The High Pay Commission reveals that the pay of top executives has soared by more than 4,000 per cent in 30 years, undermining productivity and "damaging" trust in British business.

It recommends that a body should be established with access to Revenue & Customs data on pay to monitor trends at the top of the income distribution and report to ministers.

As The Independent reported yesterday, the Commission also calls for companies to be forced to publish details of the pay gap between top executives and their average employees. It also recommends that workers should be represented on remuneration committees.

The report was welcomed by the Government, who said the recommendations would feed into its own ongoing review of executive pay.

"Many of the options we are consulting on are reflected in the High Pay Commission's final report and we welcome their contribution to this important debate," said Vince Cable, the Business Secretary.

"There is widespread consensus, not just among the public but in the business community, that this is unacceptable and is undermining the credibility of our markets-based system. What I'm working towards is responsible capitalism where rewards are properly aligned with performance."

Labour also welcomed the report. "On each of these proposals, the High Pay Commission's report backs the approach which Labour has taken," said Chuka Umunna, the shadow Business Secretary.

The High Pay Commission's study detailed the pay of Barclays' former top executive John Varley who, the study said, earned £4,365,636 – 169 times more than the average worker in Britain today, and an increase of 4,899.4 per cent since 1980 when the top pay in Barclays was just 13 times the UK average.

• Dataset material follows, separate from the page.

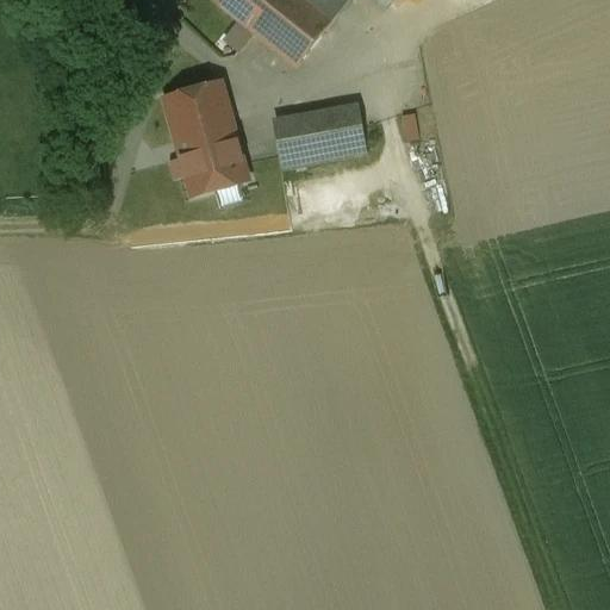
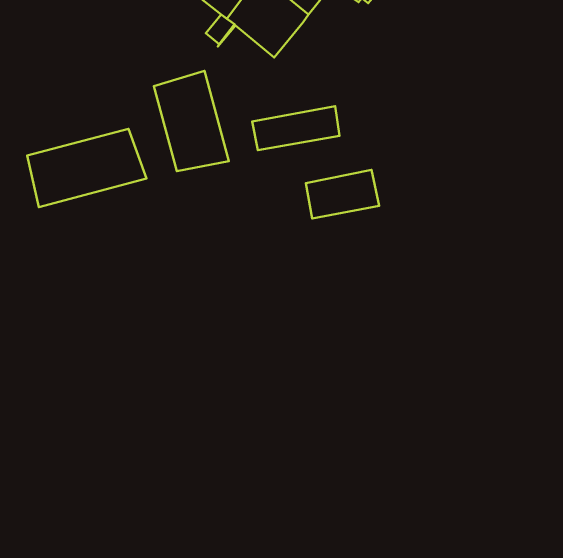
building: none -> [27,129,146,207]
building: none -> [306,170,379,218]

The chief executive in Lloyds Bank has seen his pay increase by 3,141.6 per cent to £2,572,000 over the same period – 75 times the average Lloyds employee. In 1980 it was just 13.6 times that of the average Lloyds worker, said the report.

Average wages in the UK today are a "modest" £25,900 – up from £6,474 in 1980 – a three-fold increase.

The report showed that decisions to award huge pay packages are set by a "closed shop," shrouded in highly complex detail, effectively hidden from shareholders, staff and the public.

"Stratospheric increases in pay are damaging the UK economy – distorting markets, draining talent from key sectors and rewarding failure," the report said. "There appears to be little truth in the myth that pay must escalate to halt a talent drain in executives. The growing pay gap between the top 0.1 per cent and everyone else is increasing public disillusionment, damaging trust and fuelling the view that business leaders are in it for themselves."

A poll of more than 2,000 members of the public found that four out of five believed pay and bonuses for top executives were out of control.